» Data extracts
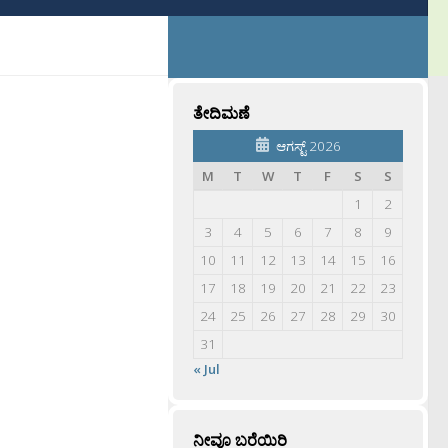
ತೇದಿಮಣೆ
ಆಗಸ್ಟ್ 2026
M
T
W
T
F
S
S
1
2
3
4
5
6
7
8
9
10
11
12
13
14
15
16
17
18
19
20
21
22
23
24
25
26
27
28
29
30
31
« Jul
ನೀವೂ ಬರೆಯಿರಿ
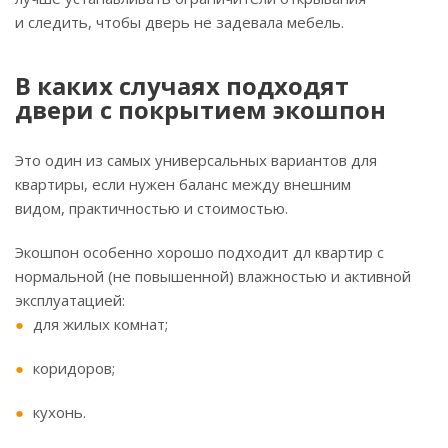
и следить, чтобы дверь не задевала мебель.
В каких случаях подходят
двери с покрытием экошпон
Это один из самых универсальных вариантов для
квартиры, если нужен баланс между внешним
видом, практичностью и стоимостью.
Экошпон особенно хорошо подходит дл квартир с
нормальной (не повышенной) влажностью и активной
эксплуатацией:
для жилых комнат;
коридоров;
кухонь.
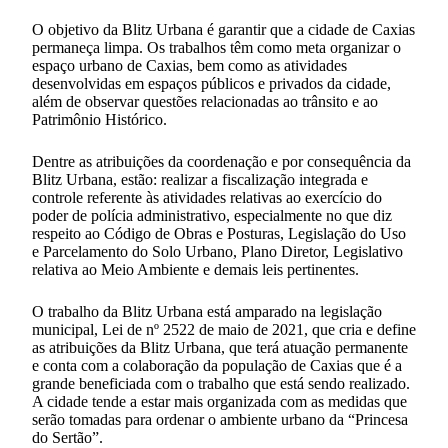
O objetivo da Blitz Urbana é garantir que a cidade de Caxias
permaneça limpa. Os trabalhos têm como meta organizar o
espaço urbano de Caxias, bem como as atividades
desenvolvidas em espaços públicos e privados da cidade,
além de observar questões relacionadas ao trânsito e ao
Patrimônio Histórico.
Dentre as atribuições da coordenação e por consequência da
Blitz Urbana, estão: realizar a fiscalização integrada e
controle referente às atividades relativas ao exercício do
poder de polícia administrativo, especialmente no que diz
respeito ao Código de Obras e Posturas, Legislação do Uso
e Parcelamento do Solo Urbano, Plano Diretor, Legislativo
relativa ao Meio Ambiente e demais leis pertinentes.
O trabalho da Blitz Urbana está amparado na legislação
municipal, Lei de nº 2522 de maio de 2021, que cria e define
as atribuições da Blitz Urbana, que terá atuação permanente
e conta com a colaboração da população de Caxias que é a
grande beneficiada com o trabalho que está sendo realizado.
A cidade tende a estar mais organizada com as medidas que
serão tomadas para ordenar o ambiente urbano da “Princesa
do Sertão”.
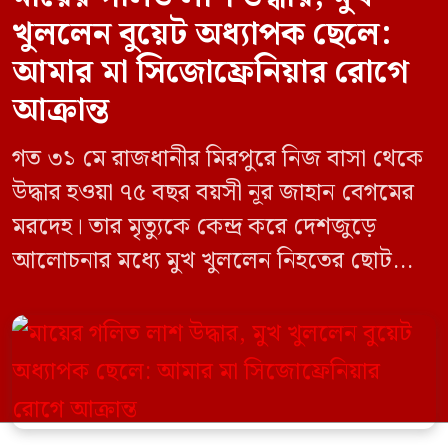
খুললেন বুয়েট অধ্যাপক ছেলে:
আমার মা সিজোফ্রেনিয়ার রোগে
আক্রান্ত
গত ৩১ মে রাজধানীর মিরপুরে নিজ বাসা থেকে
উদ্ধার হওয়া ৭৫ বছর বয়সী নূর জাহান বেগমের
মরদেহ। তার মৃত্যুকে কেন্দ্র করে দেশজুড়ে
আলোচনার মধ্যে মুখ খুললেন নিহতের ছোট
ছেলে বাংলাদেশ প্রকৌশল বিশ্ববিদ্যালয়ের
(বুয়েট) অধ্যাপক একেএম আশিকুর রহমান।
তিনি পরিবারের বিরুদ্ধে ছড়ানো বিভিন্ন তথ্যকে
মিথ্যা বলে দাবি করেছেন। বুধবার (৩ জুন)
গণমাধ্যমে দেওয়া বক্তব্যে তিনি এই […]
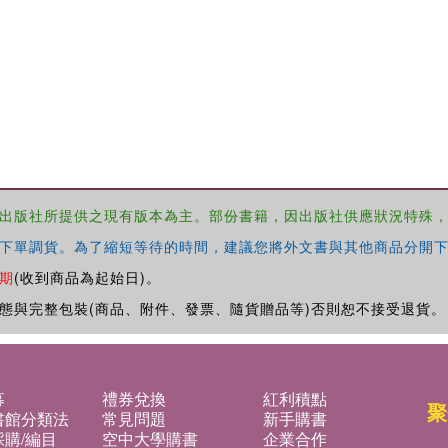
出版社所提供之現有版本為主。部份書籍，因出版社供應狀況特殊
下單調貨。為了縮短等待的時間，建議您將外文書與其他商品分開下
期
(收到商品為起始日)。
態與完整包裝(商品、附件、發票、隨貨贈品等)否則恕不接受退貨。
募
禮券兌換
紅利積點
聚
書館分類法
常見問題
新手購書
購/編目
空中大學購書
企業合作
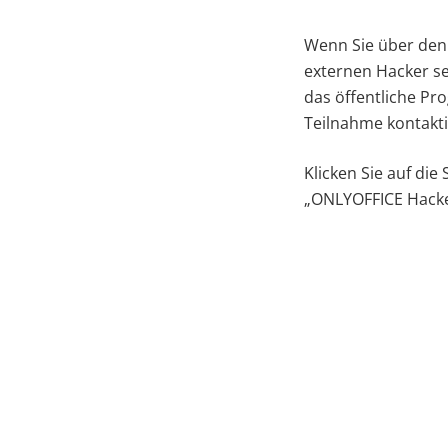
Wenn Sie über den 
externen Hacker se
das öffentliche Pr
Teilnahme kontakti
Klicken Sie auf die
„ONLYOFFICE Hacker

» What is needed
Arrange the lines of the material as a numbered list, starting with the line containing "出版社所提供之現有版本為主。部份書籍，因出版社供應狀況特殊" and running through the end of the material. Omit blank lines and the picture markers.

» Output below
1. 出版社所提供之現有版本為主。部份書籍，因出版社供應狀況特殊
2. 下單調貨。為了縮短等待的時間，建議您將外文書與其他商品分開下
3. 期
4. (收到商品為起始日)。
5. 態與完整包裝(商品、附件、發票、隨貨贈品等)否則恕不接受退貨。
6. 募
7. 禮券兌換
8. 紅利積點
9. 聚
10. 書館分類法
11. 常見問題
12. 新手購書
13. 購/編目
14. 空中大學購書
15. 企業合作
16. Wenn Sie über den 
17. externen Hacker se
18. das öffentliche Pr
19. Teilnahme kontakti
20. Klicken Sie auf die
21. „ONLYOFFICE Hacker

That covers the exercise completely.